Honestly, maybe I am overthinking this myself and should just stop talking. I feel kinda conflicted about reviewing it: Maybe that shows there is a sense of a Personal nature to it, which is a positive. The bit with Tajiri felt odd to me: Obviously it is meant to be at least metaphorical, but it feels at odds with what I know about the man (and looking up sources to see if I was unaware didn't find much): It, in many ways, feels like sledgehammering in a general thought on the industry without it necessarily fitting. But maybe I just don't know Tajiri enough. The use of Infinite Jest here also felt like it had the "we're in 1984" energy to me. It is cool it exists and all, but in the end, Another Pokemon Game ended up feeling like just Another Message Game.

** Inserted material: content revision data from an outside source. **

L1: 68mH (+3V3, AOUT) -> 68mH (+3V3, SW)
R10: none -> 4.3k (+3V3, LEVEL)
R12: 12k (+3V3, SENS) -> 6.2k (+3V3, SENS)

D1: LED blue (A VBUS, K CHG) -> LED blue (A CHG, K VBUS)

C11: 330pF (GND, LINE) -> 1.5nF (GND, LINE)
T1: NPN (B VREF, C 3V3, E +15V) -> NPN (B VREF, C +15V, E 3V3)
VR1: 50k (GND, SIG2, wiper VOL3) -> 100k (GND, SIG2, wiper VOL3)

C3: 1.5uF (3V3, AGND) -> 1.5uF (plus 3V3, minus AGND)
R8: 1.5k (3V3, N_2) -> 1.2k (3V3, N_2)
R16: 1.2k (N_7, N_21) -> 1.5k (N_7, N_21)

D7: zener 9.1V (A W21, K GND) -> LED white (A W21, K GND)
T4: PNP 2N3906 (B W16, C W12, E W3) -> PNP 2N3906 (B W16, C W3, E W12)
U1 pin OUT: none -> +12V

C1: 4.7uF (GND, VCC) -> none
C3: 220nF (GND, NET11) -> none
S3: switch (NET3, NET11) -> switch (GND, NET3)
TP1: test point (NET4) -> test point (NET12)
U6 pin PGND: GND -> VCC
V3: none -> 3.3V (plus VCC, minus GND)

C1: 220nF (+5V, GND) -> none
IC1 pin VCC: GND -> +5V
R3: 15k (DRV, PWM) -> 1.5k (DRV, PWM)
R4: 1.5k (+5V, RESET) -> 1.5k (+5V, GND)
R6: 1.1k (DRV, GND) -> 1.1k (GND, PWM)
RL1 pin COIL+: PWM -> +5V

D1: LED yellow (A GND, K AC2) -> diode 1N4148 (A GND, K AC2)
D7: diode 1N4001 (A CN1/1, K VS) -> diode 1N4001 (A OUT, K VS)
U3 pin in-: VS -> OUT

(Check out letshugbro talking about making Thatcher's Techbase tho, that's some good stuff)

Not really much of a review, but seeing someone else's review JUST made me remember that I played this back in the day. One of a range of Canabalt-likes that came out after that game's success, has a pretty strong aesthetic choice and of course Always is a good meme. One of those early-2010s memes that felt like it continued mid-late 2000s humor in the vein of Nyan Cat (anyone remember that?), it's a fun enough game. I think Canabalt appeals to me slightly more for reasons I can't explain, but if you want a basic (and free) autorunner game then you'll get your fix here. Yeah not much else to say here.